Sports

Guerin, Weight elected into U.S. Hockey hall

Billy Guerin and Doug Weight have been long-time friends, teammates, Stanley Cup winners, World Cup of Hockey champions and members of USA hockey’s Greatest Generation.

And they are both U.S. Hockey Hall of Famers, their election announced Thursday with fellow Class of 2013 members Cindy Curley, Ron Mason and Peter Karmanos.

Guerin, the power winger who began his 17-year NHL career with the Devils, and Weight, the finesse-oriented center who started his 19-year career as a Ranger, were teammates on the 2008-09 Islanders.

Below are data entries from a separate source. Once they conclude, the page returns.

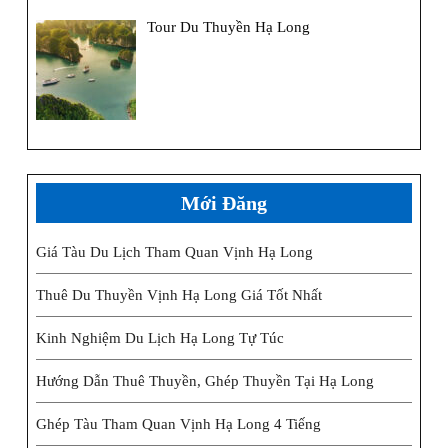
Tour Du Thuyền Hạ Long
Mới Đăng
Giá Tàu Du Lịch Tham Quan Vịnh Hạ Long
Thuê Du Thuyền Vịnh Hạ Long Giá Tốt Nhất
Kinh Nghiệm Du Lịch Hạ Long Tự Túc
Hướng Dẫn Thuê Thuyền, Ghép Thuyền Tại Hạ Long
Ghép Tàu Tham Quan Vịnh Hạ Long 4 Tiếng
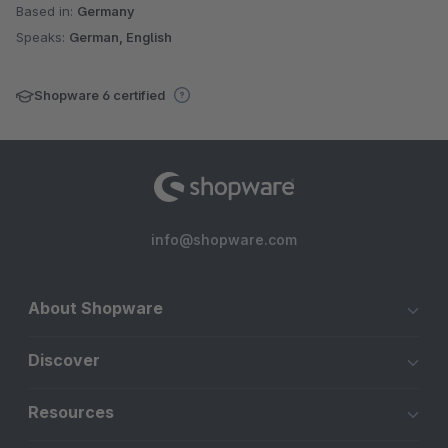
Based in:
Germany
Speaks:
German, English
Shopware 6 certified
info@shopware.com
About Shopware
Discover
Resources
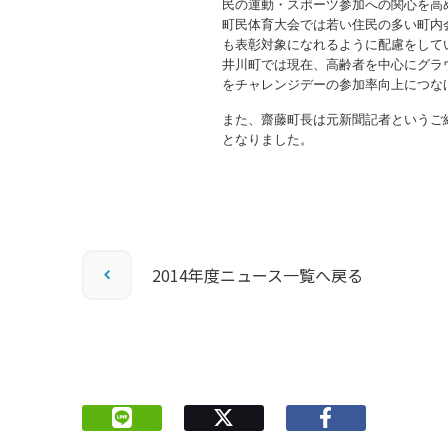
民の運動・スポーツ参加への関心を高
町民体育大会では若い住民の多い町内
も表彰対象になれるように配慮をして
井川町では現在、高齢者を中心にグラ
をチャレンジデーの参加率向上につな
また、齋藤町長は元新聞記者というご
となりました。
2014年度ニュース一覧へ戻る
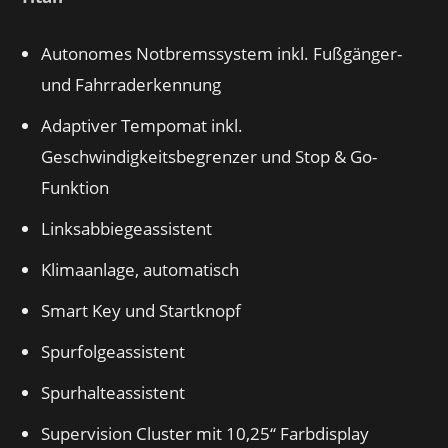
Autonomes Notbremssystem inkl. Fußgänger-
und Fahrraderkennung
Adaptiver Tempomat inkl.
Geschwindigkeitsbegrenzer und Stop & Go-
Funktion
Linksabbiegeassistent
Klimaanlage, automatisch
Smart Key und Startknopf
Spurfolgeassistent
Spurhalteassistent
Supervision Cluster mit 10,25“ Farbdisplay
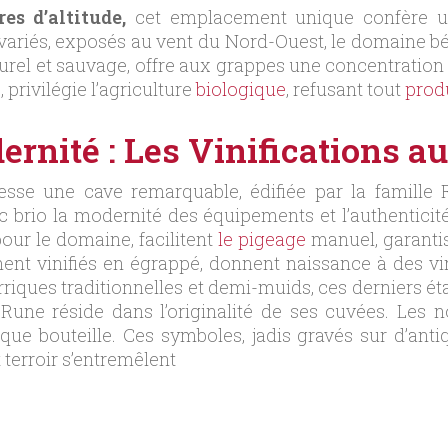
es d’altitude,
cet emplacement unique confère un
 variés, exposés au vent du Nord-Ouest, le domaine bén
turel et sauvage, offre aux grappes une concentration
 privilégie l’agriculture
biologique
, refusant tout
prod
ernité : Les Vinifications 
se une cave remarquable, édifiée par la famille 
c brio la modernité des équipements et l’authenticité
ur le domaine, facilitent
le pigeage
manuel, garanti
ment vinifiés en égrappé, donnent naissance à des v
riques traditionnelles et demi-muids, ces derniers éta
ne réside dans l’originalité de ses cuvées. Les no
e bouteille. Ces symboles, jadis gravés sur d’antiq
 terroir s’entremêlent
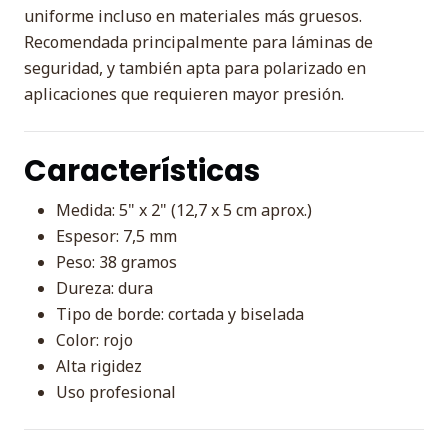
uniforme incluso en materiales más gruesos.
Recomendada principalmente para láminas de
seguridad, y también apta para polarizado en
aplicaciones que requieren mayor presión.
Características
Medida: 5" x 2" (12,7 x 5 cm aprox.)
Espesor: 7,5 mm
Peso: 38 gramos
Dureza: dura
Tipo de borde: cortada y biselada
Color: rojo
Alta rigidez
Uso profesional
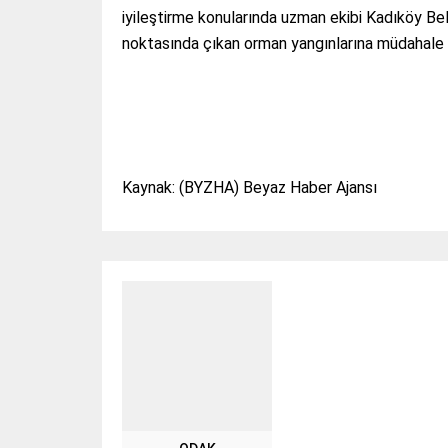
iyileştirme konularında uzman ekibi Kadıköy Be
noktasında çıkan orman yangınlarına müdahale e
Kaynak: (BYZHA) Beyaz Haber Ajansı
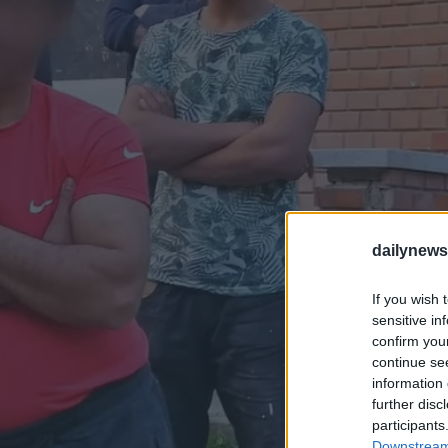
dailynew
If you wish 
sensitive in
confirm you
continue se
information 
further disc
participants
Downstream 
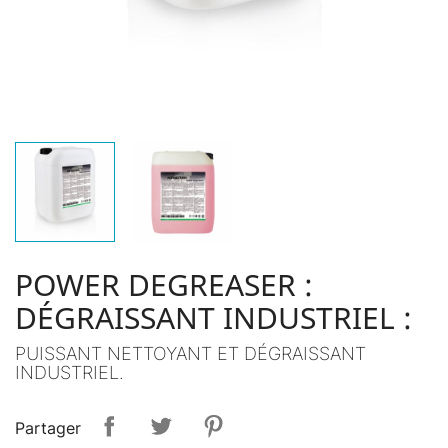
POWER DEGREASER :
DÉGRAISSANT INDUSTRIEL :
PUISSANT NETTOYANT ET DÉGRAISSANT
INDUSTRIEL.
Partager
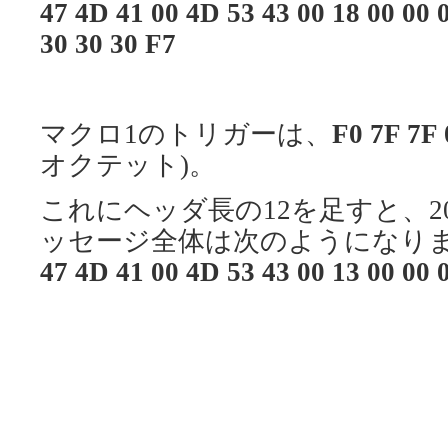
47 4D 41 00 4D 53 43 00 18 00 00 
30 30 30 F7
マクロ1のトリガーは、
F0 7F 7F 
オクテット)。
これにヘッダ長の12を足すと、20(1
ッセージ全体は次のようになり
47 4D 41 00 4D 53 43 00 13 00 00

They also shared a Team USA jersey for the 1998, 2002 and 2006 Olympic Games and for the 1996 World Cup in which the Yanks beat Team Canada in the final for this country’s only best-on-best tournament victory ever.

Guerin and Weight are the 14th and 15th players from that team, which dropped the first game of the best-of-three final in overtime in Philadelphia before taking the final two matches in Montreal over an opponent that featured Wayne Gretzky, Mark Messier and Eric Lindros, to be elected to the U.S. Hockey Hall of Fame.

That list includes tournament MVP Mike Richter, captain Brian Leetch, Pat LaFontaine, Tony Amonte, Chris Chelios, Kevin and Derian Hatcher, Gary Suter, Keith Tkachuk, John LeClair, Mike Modano, Phil Housley and Brett Hull, who held dual US-Canadian citizenship but chose to represent the Red, White and Blue. GM Lou Lamoriello is also an inductee.

“In training camp, I roomed with a quiet guy named Brett Hull,” Weight said, wryly. “I remember that in our room, Hullie was doing the New York Times crossword puzzle, and he said, ‘We’re going to win this.’

“Over and over, he said we’re the better team. With the guys we had, and Ron Wilson as our coach, we truly expected to win that. We truly believed it and we put it in on the ice,” said Weight, currently an Islanders’ assistant coach. “We pushed out egos aside. … Patty LaFontaine on the fourth line, with his talent, never batting an eye.

“It was a team determined to put the USA jersey first.”

Guerin, a pro scout for the Penguins, also teamed with Weight to win a silver medal in the 2002 Calgary Olympics in which Canada won gold.

“Representing my country was always a dream of mine since the 1980 Miracle on Ice,” he said. “It was a thrill to be able to live out my dream and always an enormous honor.”

“In ’96, I felt the attitude was completely different. Canada set the bar, but we felt it didn’t matter who we were up against, we were the best. It was a very special group; a nice mix of talent, swagger and hard work.”

Guerin, who won Stanley Cups with the Devils in 1995 and the Penguins in 2009, recorded 856 points (429 goals, 427 assists) in 1,263 NHL career games. Weight, who won the Cup with Carolina in 2006, recorded 1,033 points (278-755) in 1,238 matches.

Curley was described yesterday as, “the Cammi Granato of women’s hockey before there was Cammi Granato.” Mason won 924 games behind the bench at Lake Superior State, Bowling Green and Michigan State, winning the 1986 NCAA title with the Spartans. Karmanos, the owner who took the Whalers out of Hartford and moved the franchise to Carolina, has run the successful Compuware junior program in Detroit for decades.